:: Teks untuk Analisis ::
:::

FIB Unud Gelar Kuliah Umum Prof. Gert Oostindie "Serdadu Belanda di Indonesia 1945-1950: Kesaksian perang pada sisi sejarah yang salah"
Serangkaian perayaan HUT Fakultas Ilmu Budaya ke-58 tahun 2016 ini, dilaksanakan kegiatan studium generale (kuliah umum) dengan dosen tamu dari Belanda. Kegiatan yang merupakan kerja sama antara FIB Unud, KITLV Jakarta, dan Yayasan Pustaka Obor Indonesia dilaksanakan Senin, 26 September 2016 di Aula FIB, Kampus FIB Jalan Nias, Denpasar.
Kuliah umum diberikan oleh Prof. Gert Oostindie, direktur KITLV Leiden sekaligus penulis buku Serdadu Belanda di Indonesia 1945-1950: Kesaksian perang pada sisi sejarah yang salah (2016). Materi kuliah umumnya berasal dari buku yang ditulisnya. Berikut adalah ringkasannya.

:::

:: Data ::
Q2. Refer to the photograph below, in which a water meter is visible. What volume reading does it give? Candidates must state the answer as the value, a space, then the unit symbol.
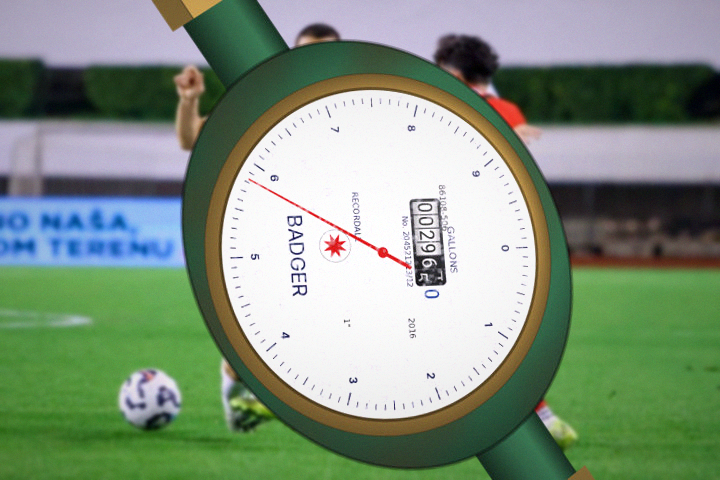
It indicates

:::

:: Tugas 1 ::
Salin dengan persis bagian berita kuliah umum Prof. Gert Oostindie dari "Serangkaian perayaan HUT" sampai "Jalan Nias, Denpasar.".
:: Tugas 2 ::
Lanjutkan berita kuliah umum Prof. Gert Oostindie, dimulai setelah kalimat terakhir yang ada.

:: Jawaban Akhir 1 ::
Serangkaian perayaan HUT Fakultas Ilmu Budaya ke-58 tahun 2016 ini, dilaksanakan kegiatan studium generale (kuliah umum) dengan dosen tamu dari Belanda. Kegiatan yang merupakan kerja sama antara FIB Unud, KITLV Jakarta, dan Yayasan Pustaka Obor Indonesia dilaksanakan Senin, 26 September 2016 di Aula FIB, Kampus FIB Jalan Nias, Denpasar.

:: Jawaban Akhir 2 ::
Ringkasan materi Kuliah Umum:
Perang di Indonesia tetap saja menbangkitkan emosi yang tinggi pada generasi berikutnya di Belanda. Situasi tersebut tidak mengherankan. Saat itu Belanda mengerahkan 220.000 serdadunya untuk suatu perang yang tidak dimenangkan dan sesudahnya disebut ‘salah’. Dalam debat umum tentang operasi militer Belanda yang pernah paling besar, dibahas terutama tentang tindak-tindak kejahatan perang Belanda. Para veteran memperdengarkan banyak suara mereka dalam perdebatan ini. Itu masuk akal, mereka ada di sana waktu itu, mereka mengalami realita yang sebenarnya, mereka tahu apa yang dibicarakan.
Buku ini didasarkan atas pelbagai surat, buku harian, buku kenangan, dan memoar mereka. Apa yang terungkap tentang tindak kejahatan perang itu seringkali mengejutkan. Tetapi juga menyangkut tema-tema lain: Ketegangan antara misi Belanda dan realita di tempat sulit dikendalikan; sikap mengerti atau tidak mengerti tentang orang-orang Indonesia dan perjuangan mereka untuk merdeka; frustrasi-frustrasi terhadap pimpinan militer dan politik; ketakutan, rasa dendam dan malu; kebosanan dan seks; merasa asing di tanah Hindia dan juga di rumah sepulang mereka ke negeri Belanda; kemarahan atas tahun-tahun yang hilang dan rasa kurang dihargai. Dalam Serdadu Belanda di Indonesia 1945-1950 cerita-cerita para serdadu ini dikemukakan dalam konteks perang dekolonisasi yang lebih luas dan cara mengatasinya di Belanda.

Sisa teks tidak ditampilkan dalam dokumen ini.